Yet even before then, its most recent financial accounts of 2019 – published in May – show losses of £4.4m on revenues of £50m. They also revealed losses in 2018 were restated to £5m, compared with the £3.1m previously reported.

The 16-month delay in reporting was blamed on a messy reorganisation, as Quintessentially cut its structure down from over 30 companies. It was forced to admit a £7m accounting error and paying an unlawful dividend of £1.4m to shareholders.

Simpson insists things have improved, and the company has now returned to profit: “I don’t want to jump the gun. They are going to file accounts.”

Founded in 2000 by Simpson, Paul Drummond and Ben Elliot – the nephew of the Duchess of Cornwall and Tory party co-chairman – Quintessentially aimed to cater for a growing class of the super rich, in charge of sorting everything from tickets to holidays and introductions.

Simpson, who was working for Elton John’s film company at the time, met Elliot through Tom Parker Bowles, son of Camilla.

“The growth in wealth was tangible,” Simpson says. “Our tagline was ‘accessing the inaccessible’.”

Membership started at around £500, typically to gain access to the latest night spot. That has since skyrocketed to £25,000 for a “Quintessence” package that includes a 24/7 personal assistant.

It has not all been smooth sailing. Two years ago, a legal battle with two of its former executives emerged amid a dispute about the value of their stakes, and was later settled. Insiders claimed the company suffered from a “Mad Men-esque” culture.

Simpson dismisses this, blaming “mudslinging” surrounding the litigation. “I don’t think there was a culture of Mad Men. I quite like that TV show, but I don’t think there was that culture – 75pc of our executive team was female at the time.”

As well as its accounting delays, Quintessentially closed its Moscow office earlier this year after Russia invaded Ukraine, shutting the door on years of courting Russian billionaires and their families. The company has insisted it abides by sanctions.

Simpson says shutting down in Moscow was “sad” as the business “had no sanctioned clients in Russia”.

Still, its extensive Russian connections prompted calls from Labour leader Keir Starmer for Elliot, nicknamed “Mr Access All Areas”, to resign from his chairmanship of the Conservative Party. In his role, Elliot has been responsible for “squeezing the pips” from donors. In the year leading up to its 2019 election win, the Conservatives raised £37.4m in large donations.

Ben Elliot's contacts book helped Quintessentially, but Simpson says politics and business don't mix Credit: JUSTIN TALLIS/AFP via Getty Images

Simpson seems to have some unease about the political tension surrounding Quintessentially. “In the latter years, Ben has gone into politics, which is obviously quite tricky from a business perspective,” he says.

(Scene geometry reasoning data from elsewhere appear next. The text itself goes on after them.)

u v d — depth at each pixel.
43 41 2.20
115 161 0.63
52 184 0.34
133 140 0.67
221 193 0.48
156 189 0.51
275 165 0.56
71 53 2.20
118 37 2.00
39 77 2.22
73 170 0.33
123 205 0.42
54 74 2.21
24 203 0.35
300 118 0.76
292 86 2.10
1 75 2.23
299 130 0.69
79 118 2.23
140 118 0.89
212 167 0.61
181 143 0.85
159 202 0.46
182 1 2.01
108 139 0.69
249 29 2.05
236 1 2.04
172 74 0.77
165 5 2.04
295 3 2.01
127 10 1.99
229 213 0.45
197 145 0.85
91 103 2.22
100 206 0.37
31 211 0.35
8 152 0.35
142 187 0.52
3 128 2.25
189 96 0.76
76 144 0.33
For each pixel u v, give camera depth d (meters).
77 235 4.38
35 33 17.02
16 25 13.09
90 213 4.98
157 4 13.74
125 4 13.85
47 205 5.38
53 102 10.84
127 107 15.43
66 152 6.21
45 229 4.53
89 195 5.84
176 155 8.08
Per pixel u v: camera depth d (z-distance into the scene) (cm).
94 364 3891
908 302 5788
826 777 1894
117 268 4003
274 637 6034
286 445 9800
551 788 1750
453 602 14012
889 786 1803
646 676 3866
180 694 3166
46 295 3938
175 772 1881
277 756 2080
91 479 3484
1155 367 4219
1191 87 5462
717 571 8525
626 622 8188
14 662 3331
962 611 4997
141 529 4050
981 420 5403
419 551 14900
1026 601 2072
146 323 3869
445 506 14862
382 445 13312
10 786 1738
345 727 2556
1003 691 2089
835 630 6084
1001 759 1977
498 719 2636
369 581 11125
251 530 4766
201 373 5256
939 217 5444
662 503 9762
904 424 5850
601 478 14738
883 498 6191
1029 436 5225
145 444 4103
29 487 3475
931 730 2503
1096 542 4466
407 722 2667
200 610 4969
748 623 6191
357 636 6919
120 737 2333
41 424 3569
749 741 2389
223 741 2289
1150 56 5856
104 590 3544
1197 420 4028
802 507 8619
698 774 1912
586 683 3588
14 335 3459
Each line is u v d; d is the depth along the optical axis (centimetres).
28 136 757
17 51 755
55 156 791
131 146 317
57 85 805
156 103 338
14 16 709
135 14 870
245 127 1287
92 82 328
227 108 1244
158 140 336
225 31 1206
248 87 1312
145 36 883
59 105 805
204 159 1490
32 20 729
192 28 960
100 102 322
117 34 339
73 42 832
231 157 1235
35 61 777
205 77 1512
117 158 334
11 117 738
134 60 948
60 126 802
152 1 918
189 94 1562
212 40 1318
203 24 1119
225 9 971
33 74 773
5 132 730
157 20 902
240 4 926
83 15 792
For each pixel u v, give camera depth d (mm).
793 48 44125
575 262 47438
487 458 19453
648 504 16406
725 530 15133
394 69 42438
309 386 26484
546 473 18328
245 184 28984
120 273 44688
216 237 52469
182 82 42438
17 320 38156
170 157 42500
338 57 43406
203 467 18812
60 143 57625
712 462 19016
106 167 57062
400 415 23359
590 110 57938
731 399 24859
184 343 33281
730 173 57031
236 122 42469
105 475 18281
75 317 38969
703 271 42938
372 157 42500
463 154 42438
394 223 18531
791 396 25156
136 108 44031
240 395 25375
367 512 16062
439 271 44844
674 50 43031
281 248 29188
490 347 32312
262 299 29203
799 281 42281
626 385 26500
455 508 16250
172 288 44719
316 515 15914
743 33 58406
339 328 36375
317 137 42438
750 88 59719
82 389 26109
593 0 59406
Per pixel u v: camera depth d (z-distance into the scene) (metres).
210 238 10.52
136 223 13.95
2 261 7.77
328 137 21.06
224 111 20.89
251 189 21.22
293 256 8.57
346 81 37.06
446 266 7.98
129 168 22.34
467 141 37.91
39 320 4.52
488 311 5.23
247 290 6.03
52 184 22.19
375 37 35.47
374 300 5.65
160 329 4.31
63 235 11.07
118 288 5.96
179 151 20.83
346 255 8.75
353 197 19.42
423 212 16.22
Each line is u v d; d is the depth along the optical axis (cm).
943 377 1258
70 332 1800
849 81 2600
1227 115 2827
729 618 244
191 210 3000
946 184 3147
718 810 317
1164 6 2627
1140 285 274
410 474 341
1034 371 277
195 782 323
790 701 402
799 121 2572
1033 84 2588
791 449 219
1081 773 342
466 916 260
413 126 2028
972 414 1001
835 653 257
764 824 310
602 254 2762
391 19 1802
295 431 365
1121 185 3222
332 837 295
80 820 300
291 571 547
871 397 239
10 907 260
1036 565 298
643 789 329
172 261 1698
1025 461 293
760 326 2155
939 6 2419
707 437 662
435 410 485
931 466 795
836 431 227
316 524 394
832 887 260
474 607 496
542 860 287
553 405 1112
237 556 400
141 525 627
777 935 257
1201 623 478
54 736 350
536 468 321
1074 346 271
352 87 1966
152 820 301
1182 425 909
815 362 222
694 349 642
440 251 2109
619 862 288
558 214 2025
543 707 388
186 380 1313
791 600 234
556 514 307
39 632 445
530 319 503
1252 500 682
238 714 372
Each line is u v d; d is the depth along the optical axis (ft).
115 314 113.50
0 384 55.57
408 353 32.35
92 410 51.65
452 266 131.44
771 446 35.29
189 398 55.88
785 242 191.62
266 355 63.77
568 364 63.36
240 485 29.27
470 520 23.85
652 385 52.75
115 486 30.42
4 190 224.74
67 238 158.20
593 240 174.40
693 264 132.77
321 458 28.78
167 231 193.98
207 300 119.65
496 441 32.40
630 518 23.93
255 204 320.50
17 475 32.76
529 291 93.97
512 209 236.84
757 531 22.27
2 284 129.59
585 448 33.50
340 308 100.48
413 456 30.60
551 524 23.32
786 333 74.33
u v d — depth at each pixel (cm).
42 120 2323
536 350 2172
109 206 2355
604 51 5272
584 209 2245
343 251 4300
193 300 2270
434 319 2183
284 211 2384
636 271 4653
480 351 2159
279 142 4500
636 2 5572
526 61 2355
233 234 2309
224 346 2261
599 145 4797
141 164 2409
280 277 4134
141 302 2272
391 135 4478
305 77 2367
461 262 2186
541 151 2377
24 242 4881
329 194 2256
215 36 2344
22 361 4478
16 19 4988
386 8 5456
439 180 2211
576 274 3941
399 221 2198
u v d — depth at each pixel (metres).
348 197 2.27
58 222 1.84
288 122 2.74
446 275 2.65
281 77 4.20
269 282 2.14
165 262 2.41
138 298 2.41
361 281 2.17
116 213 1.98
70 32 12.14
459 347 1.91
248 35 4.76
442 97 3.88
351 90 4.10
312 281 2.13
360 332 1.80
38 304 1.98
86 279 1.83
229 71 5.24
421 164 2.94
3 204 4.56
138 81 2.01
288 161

“Ben and I are great mates, but we are on opposite sides of the political spectrum. I am a Labourite, people say that I am a capitalist at heart but I don’t think that means you can’t be Labour. Ben is the opposite, but maybe that is why we get on.”

That disconnect did not stop Quintessentially taking a £1.4m contract with Whitehall to help smooth introductions between mandarins, politicians and wealthy business people – understandably ramping up scrutiny of the VIP concierge when reported in 2020.

Elliot’s extensive contact book and royal connections have long helped oil introductions for clients. One testimonial on its website praises a “personal invitation to a fundraiser hosted by HRH Prince of Wales at Windsor Castle”.

Still, Simpson insists: “Politics and business don’t mix. Get involved in politics if you want, but after you have left business.”

Has this created any friction between Simpson and Elliot? “I’ve had very interesting chats with Ben. He knows my position on this.”

Now Quintessentially is up for sale under chief executive Darren Ellis, with a rumoured price tag of £140m. Simpsons demures to say talks are “progressing”.

A sale could mean winding down involvement with the company he co-founded even further, with Simpson saying he “might step down” as executive chair as part of any deal – although he would be open to remaining on the board.

“I did a dream job in my 20s and 30s. By the time I had done it for 18 years, any problem that came through the door I could solve as I had probably seen it,” Simpson explains.

“When you hit 50, you realise you have two lives,” he adds. “The first one’s over. And I suppose what I feel is that the experience I’ve had I will use to the best of my ability to spread this word about social capitalism.”

Social capitalism

Aaron Simpson at home in Ibiza with his dog Credit: IGL/SOLARPIX.COM

If his second act goes as planned, Kindred will hit 25m users by the end of this year and 100m in 2023. It has just raised £2m from angel investors at a £50m valuation.

“We will be donating tens of millions if not hundreds of millions per year,” says Simpson.

Kindred has already signed up a major smartphone handset maker and is in talks with a large energy company to provide cashback services to their customers, which will pass donations to good causes.

Kindred is set up as a social enterprise, meaning it is required to give 51pc of its profits to good causes. “If I had thought about this right at the start of Quintessentially, putting purpose right at the heart of it, I think there would have been a greater outcome,” says Simpson.

“It’s a fresh concept in young entrepreneurs’ minds,” he adds. “Social capitalism. Young founders should put purpose at the heart of what they do.

“You’ve got to have the capitalist heat pounding, because you’ve got to benefit the wider community, shareholders, stakeholders and employees.”

The plan is to keep Kindred nimble with headcount likely to remain below 40. “I don’t want to employ 2,000 people again. People are interesting but my goodness they make things complicated.”

“I’ve found this one much easier,” Simpson says of building Kindred. “I don’t think building a business where you could pick up the phone and ask for anything was an easy task.”